When you have recent collections, ‘pay for delete’ is best bet

By Barry Paperno

Dear Speaking of Credit,
I’m trying to buy a house but my score is to low but I only need another 40 points to qualify for a FHA loan. That being said I have 3 accounts is collections that I plan on paying off next week. The most recent is June 2016 and the other 2 are 2013 and 2011. Unfortunately I don’t have any cc but I do have 2 car payments.

One collection agency has already said they’d delete upon payment, but I haven’t heard back from the other 2. If I can get all 3 deleted from my record what will that do to my score? Thank you. –Sylvia

Dear Sylvia,
Any impact to your score from deleting those collections will mostly be determined by the dates those collections were assigned to the collection agencies.

In trying to get the collections deleted, something to be aware of is that it doesn’t matter to your score how many collections there are. For collections, only the item with the most recent assign/open date will be impacting your score to any serious degree.

For this reason, getting the most recently assigned collection off of your credit reports should give you the most bang for your scoring buck. And unfortunately, most of the score models in use by lenders currently don’t give you any more points for having paid a collection, as long it remains on your credit report.

It will be all-important then to get that 2016 collection, as well as the other two, removed if at all possible. And there are never any guarantees a collection agency will remove a paid collection, so don’t be discouraged if it just isn’t possible. Unfortunately, even having the older two deleted won’t help your score in the short run as long as that recent one is still on there.

However, if you’re successful, there’s a good chance of quickly recouping those 40 points. So you’ve got a fine incentive to make a deal with those collection agencies!

If you’re not able to get all 3 collections removed by paying them you may have to work at raising your score some other way, though any other such score improvement isn’t likely to be as quick as having all three collections are gone entirely.

If, when all is said and done, you find yourself stuck with any of the collections for their approximately 7-year term, one way to help your score then might be to add at least one credit card with very low utilization — below 10 percent is best.  The score likes to see at least one open card account, so that’s one opportunity you have to gain some points — if not immediately, over the next year or so.
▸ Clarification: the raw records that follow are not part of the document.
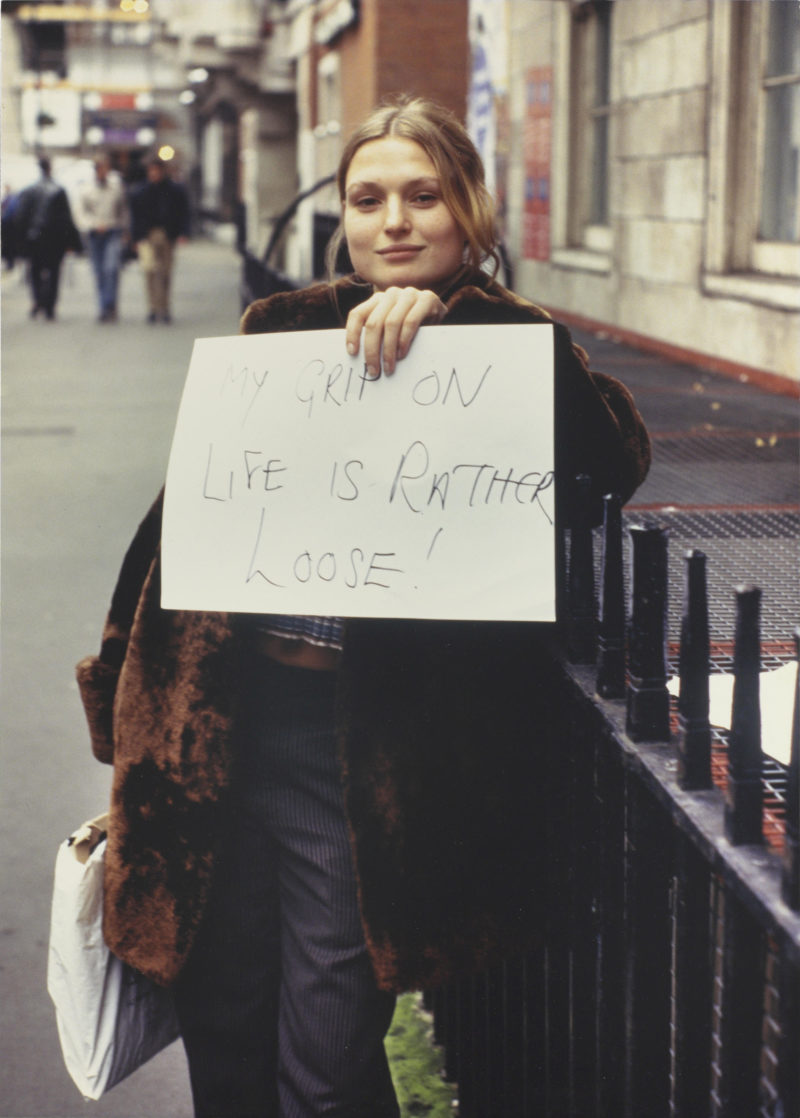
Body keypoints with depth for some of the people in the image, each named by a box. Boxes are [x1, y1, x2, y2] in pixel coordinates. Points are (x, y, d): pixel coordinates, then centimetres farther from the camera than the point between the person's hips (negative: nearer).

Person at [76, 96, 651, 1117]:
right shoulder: (283, 328, 11)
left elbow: (618, 460, -20)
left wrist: (448, 320, -24)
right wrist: (127, 710, 16)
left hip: (376, 743, -4)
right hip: (220, 716, 4)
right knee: (220, 1035, 15)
To add a credit card, you can either be named as an authorized user by a spouse, significant other, relative, or friend on their existing card, or apply for a secured credit card. Those collections are probably keeping your score from qualifying you for an unsecured card.

A couple of good things about being an authorized user — when compared to opening a new card of your own — is that 1) there’s no hard inquiry, and 2) you are likely to immediately inherit the entire history of the account (though maybe not at Discover). Or a secured card with low utilization will do everything for your score an unsecured card can.

Again, neither is a quick fix, but faster than just letting the passage of time do its thing.

Very importantly, if you’re trying to raise your score, leave your car loan balances alone, other than making the payments each month. Their balances are not hurting your credit score in any way you need to be concerned with.

I hope I’ve given you something to work with. Good luck!